**TEXTAUSZUG:**
Wertheim. Das rechtsextreme Magazin „Compact“ plant für Samstag, 18. Mai, eine Veranstaltung auf dem Wertheimer Marktplatz. Auf den Internet-Seiten des Magazins, das seit 2021 vom Bundesamt für Verfassungsschutz als „gesichert rechtsextrem“ eingestuft wird, heißt es: „Auf Anregung der Bundestagsabgeordneten Dr. Christina Baum gastiert unsere Kundgebung im Norden Baden-Württembergs, es soll eine Podiumsdiskussion mit verschiedenen Parteien geben, dazu André Poggenburg und Jürgen Elsässer.“ Weitere Attraktionen seien Tiktok-Star „König Thomas“ und „King Elvis“ mit seinen Evergreens.

**AUFGABEN:**
a) Seit welchem Jahr stuft das Bundesamt für Verfassungsschutz laut dem Textauszug über die geplante Kundgebung in Wertheim das Magazin „Compact“ als „gesichert rechtsextrem“ ein?
b) Führe den Textauszug über die geplante Kundgebung auf dem Wertheimer Marktplatz im Anschluss an seinen letzten Satz weiter.

**GESPEICHERTE DATENSÄTZE:**
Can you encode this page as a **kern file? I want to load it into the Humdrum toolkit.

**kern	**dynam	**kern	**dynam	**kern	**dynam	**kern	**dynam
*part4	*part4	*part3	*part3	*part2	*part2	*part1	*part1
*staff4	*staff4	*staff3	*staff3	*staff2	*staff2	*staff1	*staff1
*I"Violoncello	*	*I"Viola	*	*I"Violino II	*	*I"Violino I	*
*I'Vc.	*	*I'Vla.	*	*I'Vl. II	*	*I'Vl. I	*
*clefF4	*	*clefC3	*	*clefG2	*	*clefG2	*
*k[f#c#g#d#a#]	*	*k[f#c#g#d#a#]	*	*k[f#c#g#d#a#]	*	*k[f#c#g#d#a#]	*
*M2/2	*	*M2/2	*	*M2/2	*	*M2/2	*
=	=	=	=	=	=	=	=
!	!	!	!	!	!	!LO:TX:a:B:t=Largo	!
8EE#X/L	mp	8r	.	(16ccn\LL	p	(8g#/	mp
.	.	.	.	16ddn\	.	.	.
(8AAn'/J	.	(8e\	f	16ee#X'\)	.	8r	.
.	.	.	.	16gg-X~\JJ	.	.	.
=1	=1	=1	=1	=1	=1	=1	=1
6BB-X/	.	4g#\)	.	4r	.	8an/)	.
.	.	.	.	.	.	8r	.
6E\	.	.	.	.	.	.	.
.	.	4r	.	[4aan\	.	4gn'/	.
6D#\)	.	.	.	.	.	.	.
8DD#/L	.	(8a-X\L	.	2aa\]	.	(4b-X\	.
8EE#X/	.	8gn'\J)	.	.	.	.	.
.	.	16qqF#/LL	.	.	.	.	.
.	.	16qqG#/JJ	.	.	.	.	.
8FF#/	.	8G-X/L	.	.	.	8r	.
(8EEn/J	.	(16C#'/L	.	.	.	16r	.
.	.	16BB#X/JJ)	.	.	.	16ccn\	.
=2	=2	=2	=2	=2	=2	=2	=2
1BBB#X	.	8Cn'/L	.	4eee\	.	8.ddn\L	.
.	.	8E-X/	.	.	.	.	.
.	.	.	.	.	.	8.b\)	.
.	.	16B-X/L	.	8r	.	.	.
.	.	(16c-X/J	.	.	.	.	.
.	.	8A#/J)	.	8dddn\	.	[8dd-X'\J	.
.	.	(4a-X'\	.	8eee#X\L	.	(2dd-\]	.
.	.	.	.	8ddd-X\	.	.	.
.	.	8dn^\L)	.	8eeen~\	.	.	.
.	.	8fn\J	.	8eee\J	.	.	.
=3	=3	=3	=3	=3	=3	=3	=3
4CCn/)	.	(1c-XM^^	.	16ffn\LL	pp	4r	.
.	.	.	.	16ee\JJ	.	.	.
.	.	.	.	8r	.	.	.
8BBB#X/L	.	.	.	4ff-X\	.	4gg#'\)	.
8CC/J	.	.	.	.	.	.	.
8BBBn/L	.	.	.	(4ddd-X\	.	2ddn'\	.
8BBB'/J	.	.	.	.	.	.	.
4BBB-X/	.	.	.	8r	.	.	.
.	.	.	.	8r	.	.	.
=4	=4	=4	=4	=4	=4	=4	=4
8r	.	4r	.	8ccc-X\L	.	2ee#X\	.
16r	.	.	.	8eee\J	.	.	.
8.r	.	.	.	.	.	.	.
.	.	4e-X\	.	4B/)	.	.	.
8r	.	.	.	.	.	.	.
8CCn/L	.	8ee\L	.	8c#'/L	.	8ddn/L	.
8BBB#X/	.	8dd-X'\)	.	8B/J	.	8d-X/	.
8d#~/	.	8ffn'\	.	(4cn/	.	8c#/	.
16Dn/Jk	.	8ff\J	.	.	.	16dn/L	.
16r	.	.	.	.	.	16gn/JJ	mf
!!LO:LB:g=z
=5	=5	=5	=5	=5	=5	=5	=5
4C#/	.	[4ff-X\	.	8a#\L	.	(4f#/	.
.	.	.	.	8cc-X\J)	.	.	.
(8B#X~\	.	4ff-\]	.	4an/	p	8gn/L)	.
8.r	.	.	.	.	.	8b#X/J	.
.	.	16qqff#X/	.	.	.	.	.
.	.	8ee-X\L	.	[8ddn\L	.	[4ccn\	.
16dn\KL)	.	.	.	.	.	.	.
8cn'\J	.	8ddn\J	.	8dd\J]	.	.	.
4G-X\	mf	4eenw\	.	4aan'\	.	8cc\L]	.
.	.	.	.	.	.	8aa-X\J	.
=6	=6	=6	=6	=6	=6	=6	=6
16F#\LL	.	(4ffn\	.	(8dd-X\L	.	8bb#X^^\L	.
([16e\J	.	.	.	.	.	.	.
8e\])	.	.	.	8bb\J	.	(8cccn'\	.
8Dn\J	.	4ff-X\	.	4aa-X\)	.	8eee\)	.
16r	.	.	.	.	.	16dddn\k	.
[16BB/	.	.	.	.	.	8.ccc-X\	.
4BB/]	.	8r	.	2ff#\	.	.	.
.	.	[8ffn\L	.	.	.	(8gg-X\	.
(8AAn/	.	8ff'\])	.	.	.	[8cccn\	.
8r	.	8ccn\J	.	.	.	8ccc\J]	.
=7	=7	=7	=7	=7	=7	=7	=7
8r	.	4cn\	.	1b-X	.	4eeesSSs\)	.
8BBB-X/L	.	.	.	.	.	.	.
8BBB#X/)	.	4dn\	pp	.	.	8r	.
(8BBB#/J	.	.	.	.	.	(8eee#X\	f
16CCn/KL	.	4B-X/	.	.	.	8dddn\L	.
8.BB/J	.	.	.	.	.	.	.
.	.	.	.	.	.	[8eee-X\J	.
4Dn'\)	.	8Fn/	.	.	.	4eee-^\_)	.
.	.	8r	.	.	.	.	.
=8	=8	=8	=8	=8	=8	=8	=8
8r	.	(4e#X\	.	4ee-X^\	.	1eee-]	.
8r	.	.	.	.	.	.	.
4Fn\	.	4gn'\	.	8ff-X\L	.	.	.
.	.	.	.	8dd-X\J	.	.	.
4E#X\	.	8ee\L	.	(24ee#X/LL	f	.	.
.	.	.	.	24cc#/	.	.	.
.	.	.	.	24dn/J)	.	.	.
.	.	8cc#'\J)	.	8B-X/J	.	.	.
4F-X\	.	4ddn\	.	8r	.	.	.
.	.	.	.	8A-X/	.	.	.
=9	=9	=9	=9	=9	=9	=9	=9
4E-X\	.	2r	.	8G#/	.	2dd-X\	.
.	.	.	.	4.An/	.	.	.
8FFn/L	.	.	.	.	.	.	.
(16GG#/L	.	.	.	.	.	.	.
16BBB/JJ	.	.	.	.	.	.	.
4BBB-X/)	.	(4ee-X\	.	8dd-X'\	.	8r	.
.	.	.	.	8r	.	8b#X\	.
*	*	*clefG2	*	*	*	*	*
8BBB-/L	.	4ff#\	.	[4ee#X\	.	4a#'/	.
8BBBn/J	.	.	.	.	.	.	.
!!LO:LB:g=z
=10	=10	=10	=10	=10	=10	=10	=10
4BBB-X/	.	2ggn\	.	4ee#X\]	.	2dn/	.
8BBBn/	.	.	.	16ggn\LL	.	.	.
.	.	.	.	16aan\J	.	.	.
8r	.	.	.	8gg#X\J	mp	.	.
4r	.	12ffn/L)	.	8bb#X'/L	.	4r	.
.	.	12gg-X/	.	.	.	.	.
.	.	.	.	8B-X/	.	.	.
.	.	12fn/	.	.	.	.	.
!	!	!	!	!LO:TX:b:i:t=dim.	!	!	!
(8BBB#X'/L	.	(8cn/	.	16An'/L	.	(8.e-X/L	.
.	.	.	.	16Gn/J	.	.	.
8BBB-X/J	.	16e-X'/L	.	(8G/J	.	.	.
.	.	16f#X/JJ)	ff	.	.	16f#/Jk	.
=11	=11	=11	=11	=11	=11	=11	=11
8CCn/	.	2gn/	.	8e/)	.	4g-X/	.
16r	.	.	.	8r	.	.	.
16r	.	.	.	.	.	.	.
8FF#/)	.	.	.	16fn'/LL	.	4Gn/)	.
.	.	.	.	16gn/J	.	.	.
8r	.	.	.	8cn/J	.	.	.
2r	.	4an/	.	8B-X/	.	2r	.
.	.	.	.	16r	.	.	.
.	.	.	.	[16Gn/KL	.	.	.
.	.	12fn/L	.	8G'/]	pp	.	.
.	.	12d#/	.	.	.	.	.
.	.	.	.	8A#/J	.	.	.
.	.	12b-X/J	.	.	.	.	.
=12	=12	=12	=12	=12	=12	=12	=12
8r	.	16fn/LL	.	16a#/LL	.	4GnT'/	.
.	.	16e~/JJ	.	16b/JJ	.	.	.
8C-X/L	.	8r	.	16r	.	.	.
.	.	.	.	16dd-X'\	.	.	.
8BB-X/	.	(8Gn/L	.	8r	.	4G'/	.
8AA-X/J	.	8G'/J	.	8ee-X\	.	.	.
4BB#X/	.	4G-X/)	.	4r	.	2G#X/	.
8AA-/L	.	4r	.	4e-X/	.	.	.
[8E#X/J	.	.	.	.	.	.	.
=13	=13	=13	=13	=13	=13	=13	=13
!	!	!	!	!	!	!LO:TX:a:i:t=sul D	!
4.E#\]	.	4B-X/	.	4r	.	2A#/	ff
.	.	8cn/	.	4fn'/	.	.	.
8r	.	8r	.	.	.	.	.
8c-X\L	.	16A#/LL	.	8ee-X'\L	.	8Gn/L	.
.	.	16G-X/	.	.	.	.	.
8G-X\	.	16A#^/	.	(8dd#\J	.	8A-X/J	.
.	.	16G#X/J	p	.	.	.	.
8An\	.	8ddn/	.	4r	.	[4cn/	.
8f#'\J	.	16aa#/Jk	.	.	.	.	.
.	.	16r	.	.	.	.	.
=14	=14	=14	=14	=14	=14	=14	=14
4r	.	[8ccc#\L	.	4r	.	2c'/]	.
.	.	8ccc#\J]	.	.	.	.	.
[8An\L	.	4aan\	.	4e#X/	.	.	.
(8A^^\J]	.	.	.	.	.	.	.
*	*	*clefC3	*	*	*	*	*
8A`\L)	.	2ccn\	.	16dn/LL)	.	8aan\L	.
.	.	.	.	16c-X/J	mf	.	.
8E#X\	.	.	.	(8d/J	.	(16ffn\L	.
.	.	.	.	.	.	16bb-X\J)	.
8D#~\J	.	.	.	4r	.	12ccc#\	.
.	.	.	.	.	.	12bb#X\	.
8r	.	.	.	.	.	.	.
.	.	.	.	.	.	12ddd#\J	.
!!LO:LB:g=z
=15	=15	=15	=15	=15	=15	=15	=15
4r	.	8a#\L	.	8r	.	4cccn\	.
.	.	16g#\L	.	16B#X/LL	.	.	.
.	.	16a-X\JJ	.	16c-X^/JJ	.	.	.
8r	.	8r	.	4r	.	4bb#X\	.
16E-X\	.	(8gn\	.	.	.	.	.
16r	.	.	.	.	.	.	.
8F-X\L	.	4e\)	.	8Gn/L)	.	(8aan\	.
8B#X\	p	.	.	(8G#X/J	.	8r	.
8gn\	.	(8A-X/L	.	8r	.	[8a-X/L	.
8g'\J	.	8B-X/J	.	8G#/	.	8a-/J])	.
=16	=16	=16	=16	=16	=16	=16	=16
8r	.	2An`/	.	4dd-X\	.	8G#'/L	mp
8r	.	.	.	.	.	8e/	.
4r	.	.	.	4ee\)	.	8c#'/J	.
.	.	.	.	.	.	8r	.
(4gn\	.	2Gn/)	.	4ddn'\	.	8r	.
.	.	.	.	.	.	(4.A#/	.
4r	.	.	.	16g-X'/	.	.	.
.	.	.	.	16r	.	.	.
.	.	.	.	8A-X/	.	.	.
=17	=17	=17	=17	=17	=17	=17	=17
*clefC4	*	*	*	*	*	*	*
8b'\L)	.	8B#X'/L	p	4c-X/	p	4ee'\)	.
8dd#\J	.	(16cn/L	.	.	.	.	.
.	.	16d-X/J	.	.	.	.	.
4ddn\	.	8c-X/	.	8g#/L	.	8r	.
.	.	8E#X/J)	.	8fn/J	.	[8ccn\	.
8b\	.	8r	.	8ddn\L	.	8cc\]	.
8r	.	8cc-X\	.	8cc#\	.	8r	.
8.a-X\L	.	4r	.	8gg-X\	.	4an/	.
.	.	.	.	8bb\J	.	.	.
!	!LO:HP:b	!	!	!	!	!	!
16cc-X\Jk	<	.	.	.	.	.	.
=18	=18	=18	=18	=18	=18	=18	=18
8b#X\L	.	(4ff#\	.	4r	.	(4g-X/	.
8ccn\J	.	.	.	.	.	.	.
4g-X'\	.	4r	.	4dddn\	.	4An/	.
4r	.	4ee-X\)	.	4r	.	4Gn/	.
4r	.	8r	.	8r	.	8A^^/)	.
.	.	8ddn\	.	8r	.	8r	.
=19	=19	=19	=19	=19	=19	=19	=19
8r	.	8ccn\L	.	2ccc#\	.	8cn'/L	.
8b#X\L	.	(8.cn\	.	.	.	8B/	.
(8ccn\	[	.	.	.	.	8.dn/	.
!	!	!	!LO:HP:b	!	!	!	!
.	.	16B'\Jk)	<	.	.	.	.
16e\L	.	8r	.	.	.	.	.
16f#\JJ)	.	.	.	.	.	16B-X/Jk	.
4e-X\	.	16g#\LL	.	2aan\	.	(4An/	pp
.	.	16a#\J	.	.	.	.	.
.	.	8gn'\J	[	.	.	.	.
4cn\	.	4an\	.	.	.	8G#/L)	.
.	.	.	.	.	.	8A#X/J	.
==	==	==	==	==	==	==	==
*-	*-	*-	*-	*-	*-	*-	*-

---

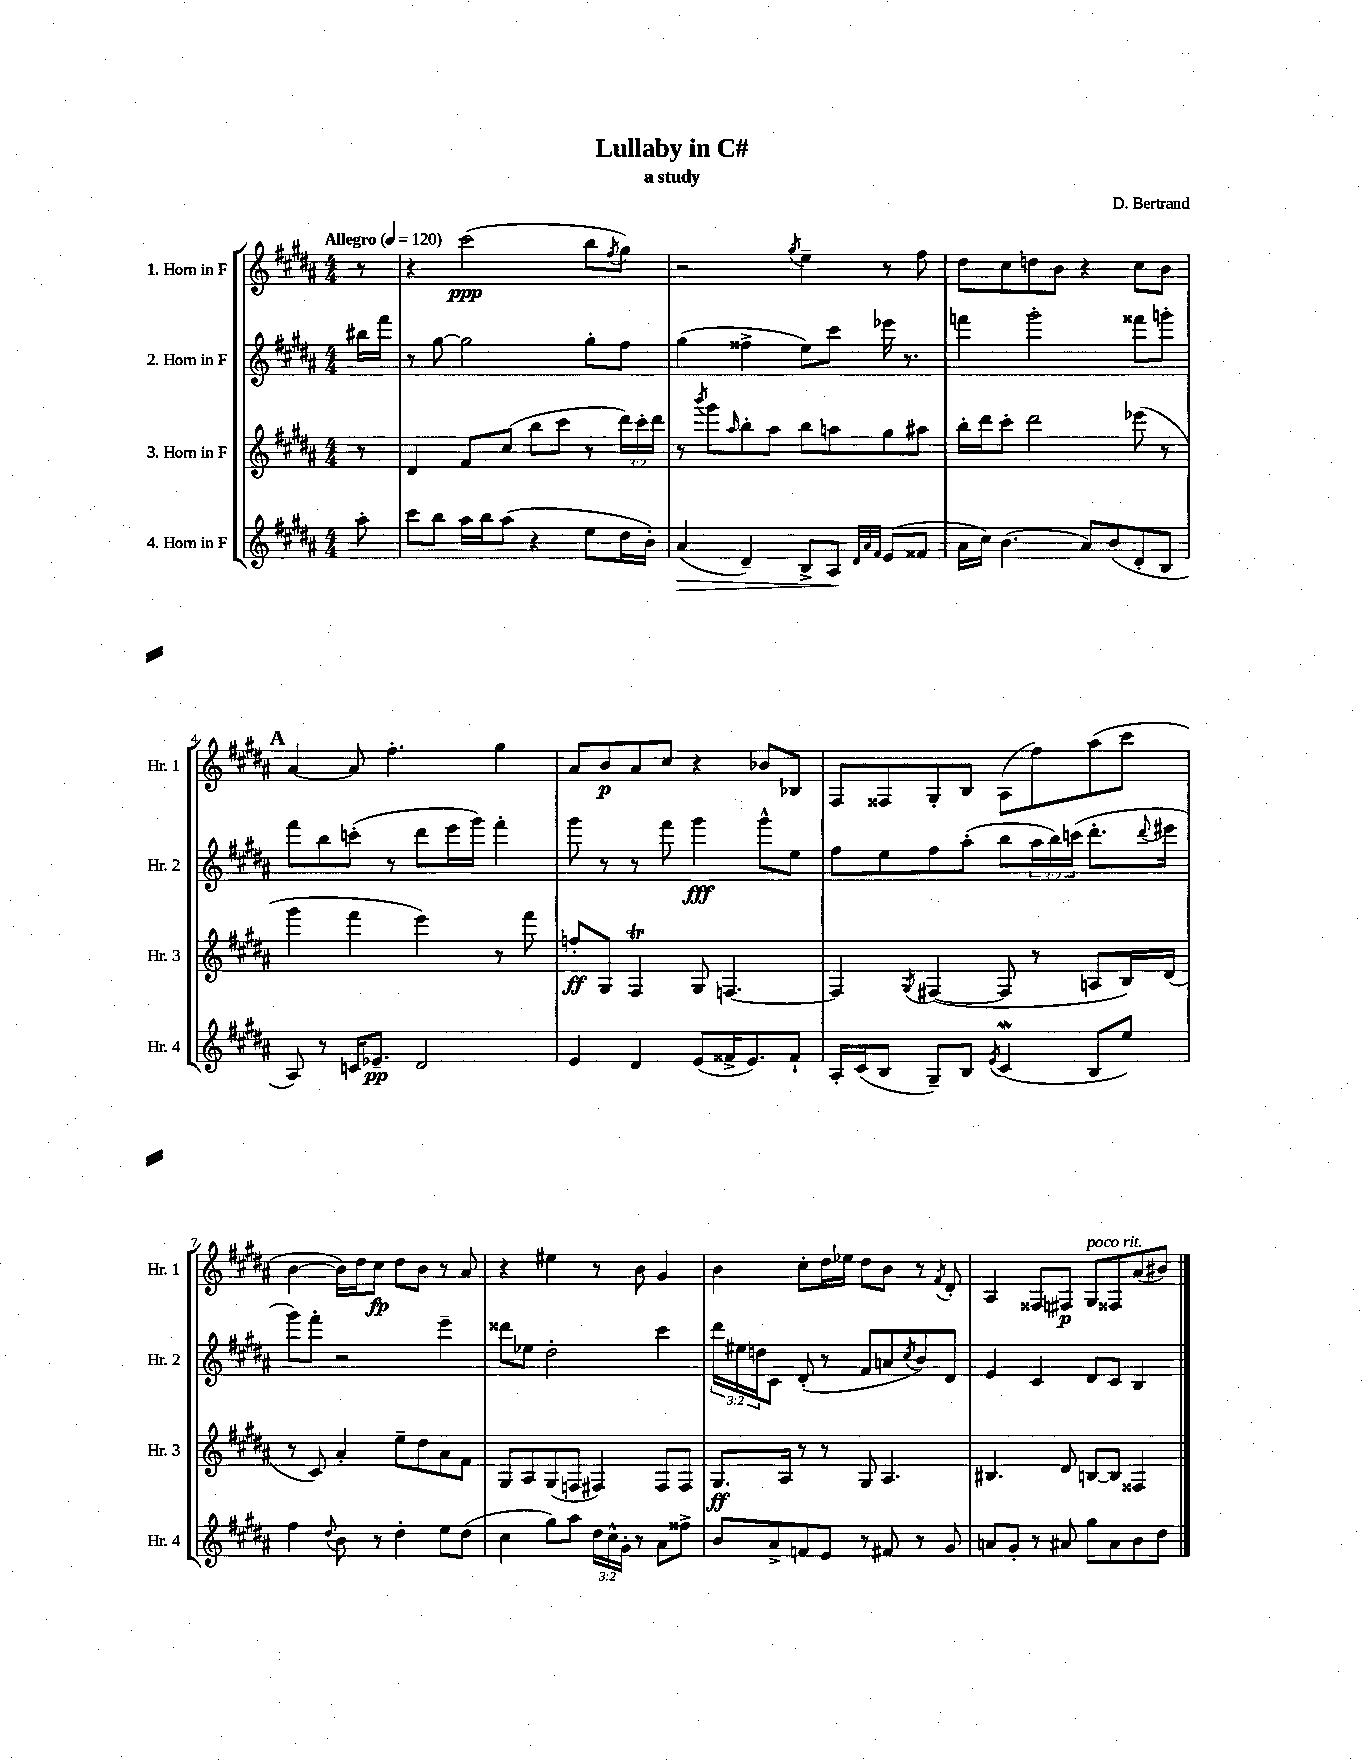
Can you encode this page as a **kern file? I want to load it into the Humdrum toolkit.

**LÖSUNGEN:**
a) Seit 2021.

b)
Das rechtsextreme Magazin veranstaltet derzeit unter dem Motto „Die Blaue Welle rollt“ nach eigenen Angaben „Volksfeste“. Bisherige Stationen mit mehreren hundert Teilnehmern waren ausschließlich Städte in ostdeutschen Bundesländern. Wertheim wäre am 18. Mai die erste westdeutsche Stadt, in der ein solches „Volksfest“ stattfinden würde.
Jürgen Elsässer, Chefredakteur des Magazins, sagt auf FN-Anfrage, dass die AfD-Bundestagsabgeordnete Christina Baum „vermutlich“ teilnehmen werde. Zu der Podiumsdiskussion habe man Vertreter der AfD, der Partei Die Basis, der CDU und der Freien Bürger eingeladen. Bei der Wertheimer CDU weiß man indes nichts von einer Einladung, wie Axel Wältz mitteilt. Marcus Götz, Vorsitzender der Freien Bürger, erklärt auf Anfrage, man habe von Elsässer eine Einladung erhalten, ihm aber mitgeteilt, „dass die Freien Bürger nicht zur Verfügung stehen“.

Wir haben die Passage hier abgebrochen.